The Paradox of Poetic Intent in Back-Translation: Evaluating the Quality of Large Language Models in Chinese Translation
It addresses the problem of cultural fidelity in AI-mediated translation for NLP researchers and practitioners, though it is incremental in proposing a new evaluation metric.
This study tackled the challenge of preserving poetic intent and cultural heritage in Chinese-English translation by evaluating six large language models and three traditional tools using a back-translation-based system, finding that LLMs often struggle with cultural retention while traditional tools outperform in certain contexts.

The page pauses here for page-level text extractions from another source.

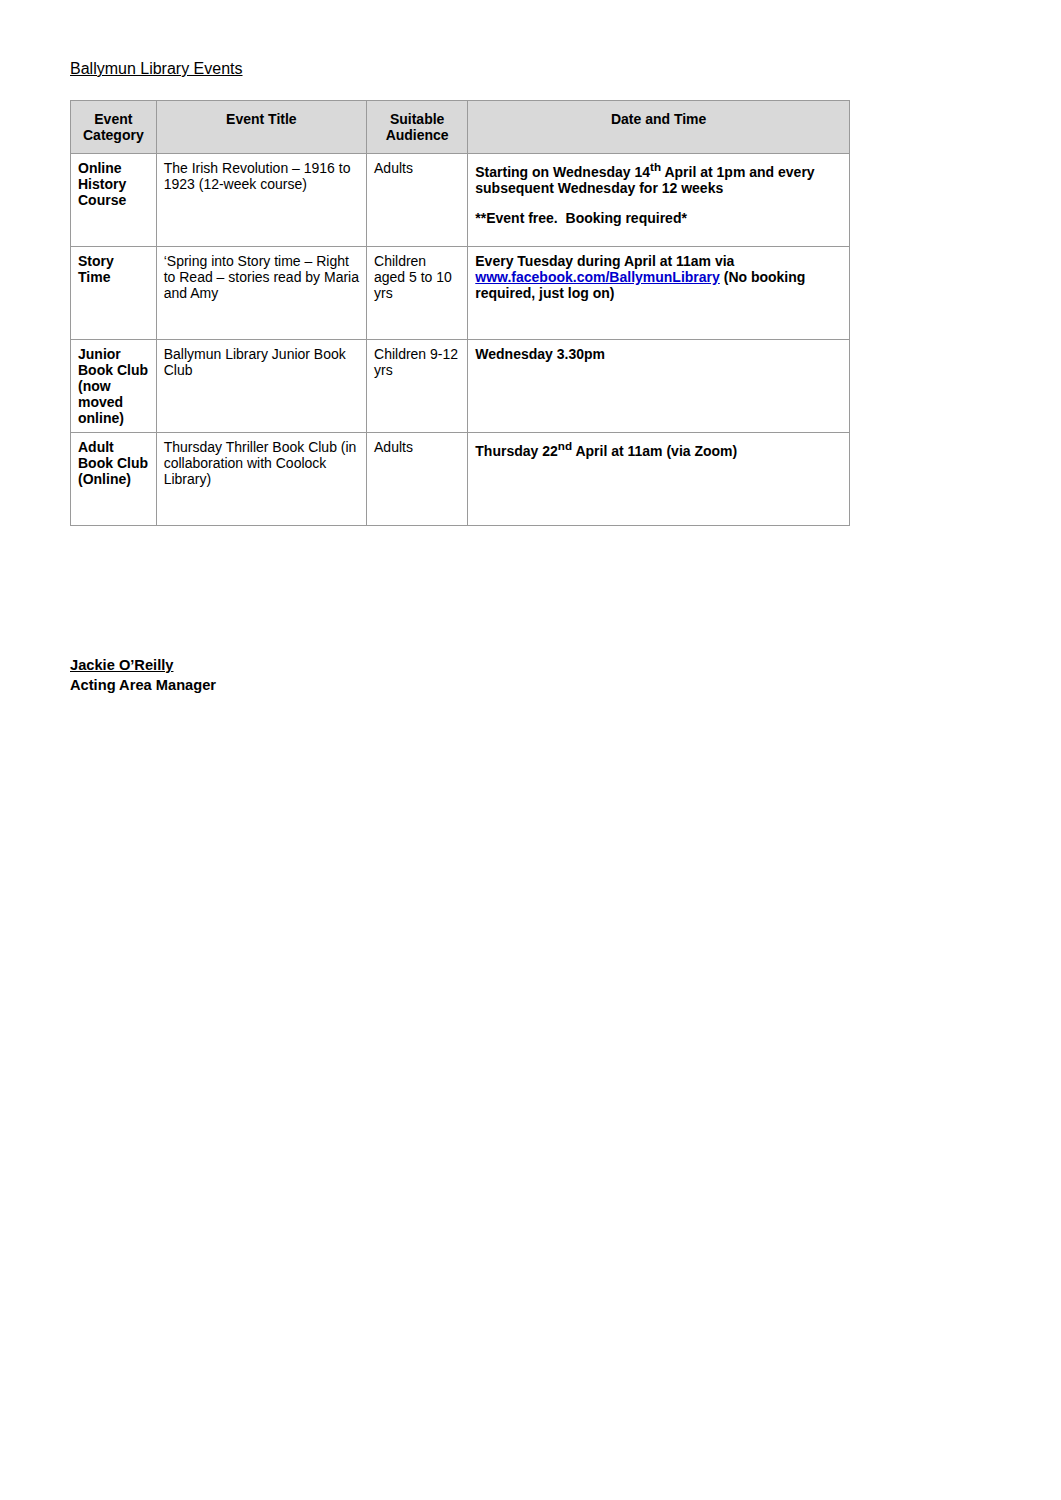Ballymun Library Events
| Event Category | Event Title | Suitable Audience | Date and Time |
| --- | --- | --- | --- |
| Online History Course | The Irish Revolution – 1916 to 1923 (12-week course) | Adults | Starting on Wednesday 14 th April at 1pm and every subsequent Wednesday for 12 weeks **Event free. Booking required* |
| Story Time | ‘Spring into Story time – Right to Read – stories read by Maria and Amy | Children aged 5 to 10 yrs | Every Tuesday during April at 11am via www.facebook.com/BallymunLibrary (No booking required, just log on) |
| Junior Book Club (now moved online) | Ballymun Library Junior Book Club | Children 9-12 yrs | Wednesday 3.30pm |
| Adult Book Club (Online) | Thursday Thriller Book Club (in collaboration with Coolock Library) | Adults | Thursday 22 nd April at 11am (via Zoom) |
Jackie O’Reilly
Acting Area Manager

The rapid advancement of large language models (LLMs) has reshaped the landscape of machine translation, yet challenges persist in preserving poetic intent, cultural heritage, and handling specialized terminology in Chinese-English translation. This study constructs a diverse corpus encompassing Chinese scientific terminology, historical translation paradoxes, and literary metaphors. Utilizing a back-translation and Friedman test-based evaluation system (BT-Fried), we evaluate BLEU, CHRF, TER, and semantic similarity metrics across six major LLMs (e.g., GPT-4.5, DeepSeek V3) and three traditional translation tools. Key findings include: (1) Scientific abstracts often benefit from back-translation, while traditional tools outperform LLMs in linguistically distinct texts; (2) LLMs struggle with cultural and literary retention, exemplifying the "paradox of poetic intent"; (3) Some models exhibit "verbatim back-translation", reflecting emergent memory behavior; (4) A novel BLEU variant using Jieba segmentation and n-gram weighting is proposed. The study contributes to the empirical evaluation of Chinese NLP performance and advances understanding of cultural fidelity in AI-mediated translation.